Safer Social Networking for Children

Thursday, January 24th, 2013 @ 1:11PM

Earlier this week, I spoke on a debate on making social networking safer for children. Regular readers will know that I have a longstanding interest in tackling cyber-bullying and have visited schools in Edinburgh to discuss the problem – I have kept a diary about my activities and written about the problem previously, as posted here. You can read the full Scottish Parliament debate here.
 
Kezia Dugdale (Lothian) (Lab): Like colleagues, I start by congratulating Alex Johnstone on securing the debate and Jamie Tosh on his work in the north-east of Scotland.

I have taken an interest in the topic as an avid user of social media myself. To try to understand the size of the challenge, I carried out some research of my own in Edinburgh around this time last year. I visited Craigmount high school in the west of Edinburgh, where I met a class of secondary 1 pupils. Every one of those S1 pupils had a 3G mobile phone in their pocket, the majority of them had their own laptop and 40 per cent had their own iPad. That happens at 12 years old. All the pupils had Facebook profiles. Despite the fact that the age restriction on Facebook applies until someone is 15 years old, many of those pupils had had a Facebook profile since they were 10.

Craigmount high school has an excellent information technology department, which really is at the cutting edge of integrating technology into the educational experience. Mobile smart phones are used in the classroom and are integrated into homework programmes. That reminds us all of the educational value of technology, which we should not lose sight of.

The school is about to wi-fi enable its whole campus, which brings huge educational possibilities. When I spoke to the school about that, I was told not to worry about kids being able to get on Facebook on the school campus, because that is not possible with the City of Edinburgh Council’s IT system. However, the blunt reality is that that is irrelevant when every kid in the class has their own 3G phone in their pocket. They are not protected by council bullying policies. The danger is far greater than that.

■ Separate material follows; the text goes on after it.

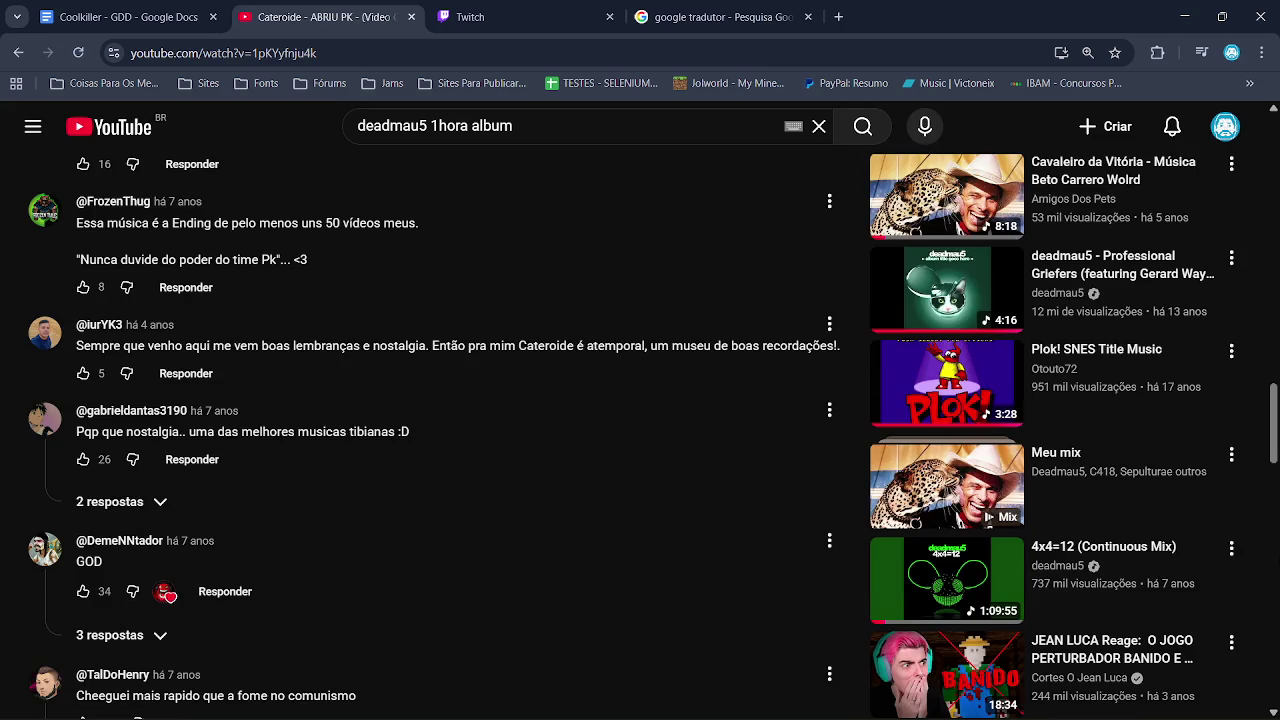
pyautogui.moveTo(1275, 440); pyautogui.dragTo(1274, 585)
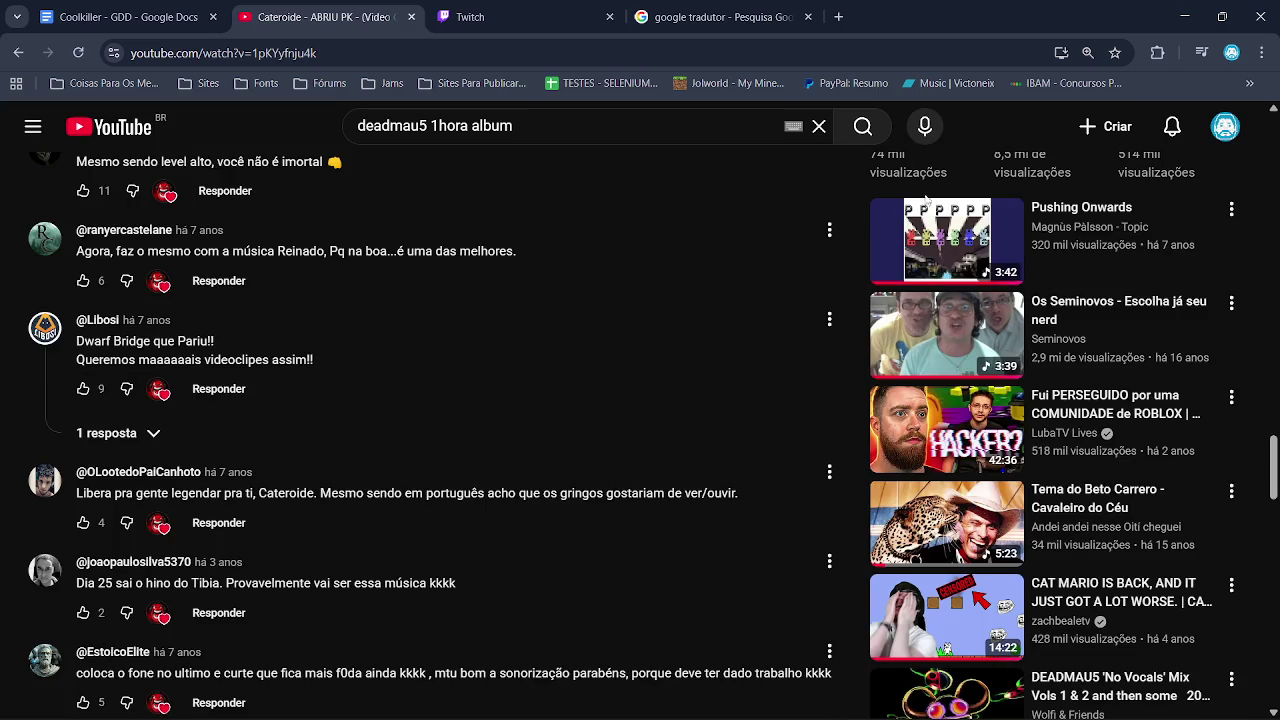
# Glance at Twitch, return to Pushing Onwards, then reopen spr_thorns in GameMaker
pyautogui.click(557, 16)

I do not know about you, Presiding Officer, but I am not sure how many of my Facebook friends I could count on in a crisis or how many of my Twitter followers actually agree with my views. As Alex Johnstone said, the definition of friendships and relationships is remarkably distorted online. We need to do more to support children and young people to cope with the increasing online cataloguing of their lives and growing pains—things such as spots, haircuts, fashion faux pas, likes and dislikes, academic results, who their parents are, what their parents do and, as Dennis Robertson mentioned, body image and what they look like.

Much of our societal debate about children’s online safety is focused on the warning signs of predatory relationships and grooming, but far less public attention is paid to online peer-led bullying. Many parents safeguard their family computers, have the talk with the kids about online strangers and think that they are safe, only to let them go online and suffer silently at the hands of their classmates and acquaintances. Such bullying can be blatant and playground-like, but it can also be subversive and darkly psychological. Malice can spread like wildfire through a young person’s cyber-world in minutes and can cause a lifetime’s worth of damage to their self-esteem and feelings of self-worth.

If members think that I am exaggerating, they should take a second to look at the website www.littlegossip.com, which is dedicated to actively encouraging young people to leave anonymous comments about their classmates and teachers on a school-by-school basis. That is a truly frightening experience.

Mark McDonald: I am sure that the member will also be aware of the existence of groups on sites such as Facebook and Bebo that are devoted entirely to criticising and bullying individuals, which happens frequently.

Kezia Dugdale: Absolutely. Like the member, I completely condemn that. We need a strategy to take that on and we should not just rely on people to report it, because that does not always happen.

I will say a word about the bullies, because we cannot forget them or the reasons why they find themselves having to bully other young people. I am aware of two kids in Craigmillar who have been excluded from school because they were involved in cyber-bullying. We all know what happens to the educational outcomes and life chances of young people who are excluded from school, so we need to keep sight of their hopes and ambitions for the future.

I want to say a word about some good work. Catriona Laing, who I believe is the only e-safety schools officer in Scotland and who is currently employed by Perth and Kinross Council, has developed a peer-led model that aims to give kids the capacity to support one another when they are bullied online. I will be pleased to welcome her to next Thursday’s meeting of the cross-party group in the Scottish Parliament on children and young people. I encourage other members to attend that meeting, which will focus on cyber-bullying.

I am afraid that I have one word of criticism. On 10 May last year in the chamber, I raised the issue with Kenny MacAskill in the context of how cyber-bullying crimes are reported. He was helpful, and I asked whether he would be willing to meet me, but he said that it would be more appropriate for me to meet one of the education ministers. On 16 May, I informally approached Aileen Campbell, who said that, if I wrote to her, she would agree to a meeting. I did that but, on 22 June, I got a letter back from Alasdair Allan saying that there was no reason to meet me to discuss the problems with cyber-bullying. I felt that I had a lot to offer the debate and a lot of first-hand information, so I was really disappointed with that. My message to the minister is that I hope that, if he has not been willing to listen in the past, he might be willing to act today.